Nous sommes obligés de constater que la grève en tant qu'arme révolutionnaire du prolétariat est dépréciée. Cela veut-il dire que la grève est dépréciée à jamais ? c'est bien possible. C'est en tout cas une question qui reste posée. Pour l'instant, nous nous bornons à constater que tout le vieil appareil des luttes ouvrières inauguré par la social-démocratie et continué par la 3ème Internationale suit le même sort qu'eux [?!?!?]. Les syndicats sont devenus un instrument nettement réactionnaire au service de l'Etat capitaliste ; comment, dans ce cas-là, ne pas supposer que tout ce qui accompagne cet appareil usé et réactionnaire du mouvement ouvrier, passé au service de l'Etat capitaliste, ne suive le même chemin ? [?!?!?]
La vérité c'est que le caractère des luttes a changé, que, dans la mesure où les ouvriers abandonnent la partie réactionnaire du mouvement ouvrier, ils abandonnent également ses méthodes de lutte. La grève, pas plus que les syndicats, n'est loin de là une garantie de la qualité de la lutte ouvrière. Les camarades qui luttent le plus âprement contre le bolchévisme et contre tout le vieux mouvement ouvrier ne se rendent-ils pas compte qu'ils sont encore imbus de toutes les illusions caractéristiques à ce mouvement, surtout pour ce qui est des grèves des syndicats et de la presse.
Sitôt qu'on forme un groupe, on rêve d'avoir un grand journal et de diriger les luttes du prolétariat. Ça c'est de l'ancien mouvement ouvrier, le plus retardataire et le plus opportuniste qui finit dans la peau d'un parti trotskiste. Aujourd'hui, nous avons d'autres conceptions et, si elles font moins de bruit et de tape à l'œil, elles n'en restent pas moins la meilleure et la plus solide arme révolutionnaire.
Le prolétariat, dans ses luttes spontanées, brise totalement le cadre syndical et même très souvent celui de la grève revendicative pour passer à l'action directe, pour manifester pour de meilleures conditions de ravitaillement, manifestations qui se transforment souvent en véritable déchaînement de violence.

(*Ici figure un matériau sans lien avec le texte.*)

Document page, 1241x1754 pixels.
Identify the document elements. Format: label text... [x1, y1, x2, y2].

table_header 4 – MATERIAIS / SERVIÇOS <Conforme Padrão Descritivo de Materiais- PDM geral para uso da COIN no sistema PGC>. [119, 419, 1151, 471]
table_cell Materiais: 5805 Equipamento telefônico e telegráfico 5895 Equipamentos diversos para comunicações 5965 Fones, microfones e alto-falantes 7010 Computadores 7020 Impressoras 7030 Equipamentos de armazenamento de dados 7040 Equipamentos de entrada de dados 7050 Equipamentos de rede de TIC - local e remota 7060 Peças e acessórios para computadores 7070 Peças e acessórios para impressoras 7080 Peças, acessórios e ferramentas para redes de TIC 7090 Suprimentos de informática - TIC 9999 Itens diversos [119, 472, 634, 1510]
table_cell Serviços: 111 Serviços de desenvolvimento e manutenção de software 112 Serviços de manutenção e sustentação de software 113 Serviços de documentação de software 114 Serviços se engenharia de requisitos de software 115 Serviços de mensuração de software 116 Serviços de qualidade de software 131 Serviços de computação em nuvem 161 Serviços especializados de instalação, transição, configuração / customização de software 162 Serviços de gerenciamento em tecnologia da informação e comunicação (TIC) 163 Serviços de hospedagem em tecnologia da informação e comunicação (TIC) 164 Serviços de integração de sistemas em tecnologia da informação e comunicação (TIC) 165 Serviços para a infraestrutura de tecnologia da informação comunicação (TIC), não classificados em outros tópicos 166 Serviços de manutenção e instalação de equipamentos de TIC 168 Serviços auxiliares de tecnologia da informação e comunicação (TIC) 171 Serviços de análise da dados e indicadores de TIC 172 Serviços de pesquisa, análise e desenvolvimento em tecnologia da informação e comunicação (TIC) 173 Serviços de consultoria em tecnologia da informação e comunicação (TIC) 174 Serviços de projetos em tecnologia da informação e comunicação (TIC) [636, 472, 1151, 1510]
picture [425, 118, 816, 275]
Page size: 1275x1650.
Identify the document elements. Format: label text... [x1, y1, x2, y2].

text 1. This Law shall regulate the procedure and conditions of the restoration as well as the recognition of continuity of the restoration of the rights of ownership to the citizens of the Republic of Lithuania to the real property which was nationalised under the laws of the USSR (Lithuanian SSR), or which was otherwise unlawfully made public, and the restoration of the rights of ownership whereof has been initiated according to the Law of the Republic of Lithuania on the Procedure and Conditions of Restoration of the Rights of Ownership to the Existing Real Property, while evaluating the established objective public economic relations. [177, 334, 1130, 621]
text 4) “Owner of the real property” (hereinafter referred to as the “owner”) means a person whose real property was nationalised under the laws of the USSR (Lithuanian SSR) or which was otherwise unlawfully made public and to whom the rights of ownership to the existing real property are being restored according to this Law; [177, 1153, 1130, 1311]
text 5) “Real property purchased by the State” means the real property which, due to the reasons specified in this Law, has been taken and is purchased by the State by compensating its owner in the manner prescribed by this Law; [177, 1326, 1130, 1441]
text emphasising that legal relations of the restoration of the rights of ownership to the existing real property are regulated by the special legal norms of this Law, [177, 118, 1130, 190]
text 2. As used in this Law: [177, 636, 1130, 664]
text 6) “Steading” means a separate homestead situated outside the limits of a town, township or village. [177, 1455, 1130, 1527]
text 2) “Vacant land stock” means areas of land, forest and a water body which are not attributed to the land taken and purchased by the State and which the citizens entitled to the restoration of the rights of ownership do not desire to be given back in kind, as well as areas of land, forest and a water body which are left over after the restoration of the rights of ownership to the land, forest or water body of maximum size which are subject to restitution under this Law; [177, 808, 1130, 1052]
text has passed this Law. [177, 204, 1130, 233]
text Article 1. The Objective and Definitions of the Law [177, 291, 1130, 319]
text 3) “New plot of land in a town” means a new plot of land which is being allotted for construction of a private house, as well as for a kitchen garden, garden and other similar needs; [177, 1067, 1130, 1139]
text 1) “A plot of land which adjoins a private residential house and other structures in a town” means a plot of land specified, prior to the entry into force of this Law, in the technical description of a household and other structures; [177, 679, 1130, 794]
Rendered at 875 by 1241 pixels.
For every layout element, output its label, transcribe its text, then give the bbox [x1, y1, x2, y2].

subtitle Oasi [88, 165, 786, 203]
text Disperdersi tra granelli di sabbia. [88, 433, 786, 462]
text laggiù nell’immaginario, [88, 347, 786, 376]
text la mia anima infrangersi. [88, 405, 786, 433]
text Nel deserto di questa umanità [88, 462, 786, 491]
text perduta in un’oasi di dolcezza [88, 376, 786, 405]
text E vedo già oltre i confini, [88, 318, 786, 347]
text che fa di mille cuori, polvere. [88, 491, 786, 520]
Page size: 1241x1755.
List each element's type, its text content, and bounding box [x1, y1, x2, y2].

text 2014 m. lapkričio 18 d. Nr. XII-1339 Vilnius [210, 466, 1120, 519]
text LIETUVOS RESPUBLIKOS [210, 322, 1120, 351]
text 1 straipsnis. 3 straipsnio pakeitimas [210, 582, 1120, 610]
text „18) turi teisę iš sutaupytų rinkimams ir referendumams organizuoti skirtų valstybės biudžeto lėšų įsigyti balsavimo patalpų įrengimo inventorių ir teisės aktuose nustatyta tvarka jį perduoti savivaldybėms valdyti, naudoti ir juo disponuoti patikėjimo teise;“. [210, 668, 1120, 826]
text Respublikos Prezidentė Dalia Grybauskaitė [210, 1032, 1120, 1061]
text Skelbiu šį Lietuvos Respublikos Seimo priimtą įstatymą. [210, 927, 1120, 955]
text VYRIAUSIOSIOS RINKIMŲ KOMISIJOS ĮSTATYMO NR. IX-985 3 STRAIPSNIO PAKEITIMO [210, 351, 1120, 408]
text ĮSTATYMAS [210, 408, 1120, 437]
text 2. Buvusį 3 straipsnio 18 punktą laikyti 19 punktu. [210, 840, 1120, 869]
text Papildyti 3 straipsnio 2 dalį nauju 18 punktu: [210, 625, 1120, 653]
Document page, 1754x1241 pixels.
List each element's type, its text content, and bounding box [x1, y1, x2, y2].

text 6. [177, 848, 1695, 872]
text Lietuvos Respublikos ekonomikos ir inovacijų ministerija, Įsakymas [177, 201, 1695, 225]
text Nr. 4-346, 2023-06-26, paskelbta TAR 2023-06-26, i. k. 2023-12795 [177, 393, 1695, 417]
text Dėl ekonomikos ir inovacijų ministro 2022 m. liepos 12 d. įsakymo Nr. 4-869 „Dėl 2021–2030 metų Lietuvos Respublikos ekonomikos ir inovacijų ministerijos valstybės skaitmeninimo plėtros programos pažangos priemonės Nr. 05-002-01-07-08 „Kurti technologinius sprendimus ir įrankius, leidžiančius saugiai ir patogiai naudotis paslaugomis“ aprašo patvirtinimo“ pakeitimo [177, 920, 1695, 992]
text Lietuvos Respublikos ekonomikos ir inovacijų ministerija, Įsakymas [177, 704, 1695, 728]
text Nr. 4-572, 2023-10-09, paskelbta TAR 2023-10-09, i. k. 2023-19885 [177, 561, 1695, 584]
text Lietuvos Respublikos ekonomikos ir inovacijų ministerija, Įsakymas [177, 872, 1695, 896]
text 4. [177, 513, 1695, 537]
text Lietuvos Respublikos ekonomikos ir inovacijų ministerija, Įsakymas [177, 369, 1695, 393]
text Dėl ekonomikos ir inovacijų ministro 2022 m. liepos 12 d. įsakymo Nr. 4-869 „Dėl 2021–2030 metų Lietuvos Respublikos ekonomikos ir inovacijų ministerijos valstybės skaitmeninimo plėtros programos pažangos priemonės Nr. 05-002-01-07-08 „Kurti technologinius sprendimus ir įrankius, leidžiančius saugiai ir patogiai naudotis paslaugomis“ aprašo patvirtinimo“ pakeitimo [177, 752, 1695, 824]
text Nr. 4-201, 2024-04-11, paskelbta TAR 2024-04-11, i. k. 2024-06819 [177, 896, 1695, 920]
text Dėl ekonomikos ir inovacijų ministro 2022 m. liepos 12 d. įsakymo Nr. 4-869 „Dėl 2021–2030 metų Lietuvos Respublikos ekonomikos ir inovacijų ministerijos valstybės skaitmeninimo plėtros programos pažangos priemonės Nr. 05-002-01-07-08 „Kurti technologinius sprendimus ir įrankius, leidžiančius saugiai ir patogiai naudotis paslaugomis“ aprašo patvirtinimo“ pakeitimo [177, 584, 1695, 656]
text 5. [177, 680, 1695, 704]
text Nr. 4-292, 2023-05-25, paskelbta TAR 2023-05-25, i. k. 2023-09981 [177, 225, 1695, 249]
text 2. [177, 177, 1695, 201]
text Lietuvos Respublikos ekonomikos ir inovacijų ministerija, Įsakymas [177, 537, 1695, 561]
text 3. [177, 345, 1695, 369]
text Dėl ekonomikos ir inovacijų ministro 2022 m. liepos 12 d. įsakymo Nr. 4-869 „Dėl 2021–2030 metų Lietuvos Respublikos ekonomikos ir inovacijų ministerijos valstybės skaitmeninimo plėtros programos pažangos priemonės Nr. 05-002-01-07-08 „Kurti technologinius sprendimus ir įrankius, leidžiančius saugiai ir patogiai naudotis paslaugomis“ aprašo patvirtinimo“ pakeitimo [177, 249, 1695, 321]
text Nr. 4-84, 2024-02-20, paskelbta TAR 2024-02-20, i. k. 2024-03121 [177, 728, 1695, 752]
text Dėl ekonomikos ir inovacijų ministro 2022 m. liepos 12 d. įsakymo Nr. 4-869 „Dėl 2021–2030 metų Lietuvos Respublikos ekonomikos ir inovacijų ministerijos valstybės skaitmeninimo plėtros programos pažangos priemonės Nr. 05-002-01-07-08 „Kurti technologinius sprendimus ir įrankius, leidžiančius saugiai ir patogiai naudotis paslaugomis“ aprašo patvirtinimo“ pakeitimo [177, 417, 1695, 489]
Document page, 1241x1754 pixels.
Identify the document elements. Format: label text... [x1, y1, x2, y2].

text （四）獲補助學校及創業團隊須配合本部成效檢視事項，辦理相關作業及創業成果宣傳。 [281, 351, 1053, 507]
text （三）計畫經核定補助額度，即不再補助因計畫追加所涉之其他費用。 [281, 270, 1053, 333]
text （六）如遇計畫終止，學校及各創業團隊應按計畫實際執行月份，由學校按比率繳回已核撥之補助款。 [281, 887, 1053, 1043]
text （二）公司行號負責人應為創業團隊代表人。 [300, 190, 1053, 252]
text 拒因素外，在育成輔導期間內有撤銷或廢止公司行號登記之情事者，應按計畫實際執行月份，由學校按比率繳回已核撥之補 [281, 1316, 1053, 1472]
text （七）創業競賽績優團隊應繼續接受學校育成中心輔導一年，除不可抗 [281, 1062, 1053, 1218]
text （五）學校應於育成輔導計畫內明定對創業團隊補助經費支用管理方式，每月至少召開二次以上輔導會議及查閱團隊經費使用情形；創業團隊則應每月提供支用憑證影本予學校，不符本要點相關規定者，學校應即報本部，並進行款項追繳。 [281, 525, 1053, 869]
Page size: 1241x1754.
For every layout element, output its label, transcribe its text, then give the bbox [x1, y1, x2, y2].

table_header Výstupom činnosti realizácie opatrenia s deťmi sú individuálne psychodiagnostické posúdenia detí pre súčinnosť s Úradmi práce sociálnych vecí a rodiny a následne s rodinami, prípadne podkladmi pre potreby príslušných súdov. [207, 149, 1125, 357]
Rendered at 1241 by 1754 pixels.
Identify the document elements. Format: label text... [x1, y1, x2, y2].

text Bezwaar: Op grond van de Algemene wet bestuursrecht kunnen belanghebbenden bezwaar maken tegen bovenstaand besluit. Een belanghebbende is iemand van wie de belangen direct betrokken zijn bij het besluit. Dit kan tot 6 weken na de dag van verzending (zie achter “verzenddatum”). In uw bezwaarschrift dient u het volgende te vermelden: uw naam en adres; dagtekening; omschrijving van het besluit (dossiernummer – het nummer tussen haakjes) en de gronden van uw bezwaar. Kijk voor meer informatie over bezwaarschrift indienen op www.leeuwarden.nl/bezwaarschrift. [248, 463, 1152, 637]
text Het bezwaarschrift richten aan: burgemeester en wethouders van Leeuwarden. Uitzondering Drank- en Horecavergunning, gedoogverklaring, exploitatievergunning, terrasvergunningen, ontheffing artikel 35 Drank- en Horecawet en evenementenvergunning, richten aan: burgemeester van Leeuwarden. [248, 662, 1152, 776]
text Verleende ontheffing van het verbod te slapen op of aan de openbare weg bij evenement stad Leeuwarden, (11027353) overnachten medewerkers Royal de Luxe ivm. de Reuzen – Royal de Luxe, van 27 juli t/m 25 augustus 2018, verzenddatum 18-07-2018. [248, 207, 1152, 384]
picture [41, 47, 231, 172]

La prochaine révolution ne ressemblera en rien à la "vague" de 1917-23 ; elle ne sera probablement pas dirigée et orchestrée par des syndicats ou des partis dans le genre PC, IC, CGT, mais elle aura une autre allure et se placera sur une autre échelle, bien supérieure.
La question se pose pour les révolutionnaires : les syndicats et la grève servaient dans une époque où des réformes étaient susceptibles d'améliorer les conditions sociales des ouvriers ; aujourd'hui le réformisme a vécu et, avec lui, ses méthodes de lutte. Pour la période future, se pose pour le prolétariat directement le rapport des forces et la prise de conscience. Le rapport des forces se trouve dans la violence sans cesse accrue dans les réactions de classe ; et la prise de conscience suit la même courbe dans de la qualité. Les questions qui se rattachent à cela restent à discuter et à créer. Les nouvelles méthodes de lutte appellent de nouveaux organes ; un niveau de conscience supérieur appelle un organe tel le parti et l'Internationale sur un plan supérieur à celui de la période précédente.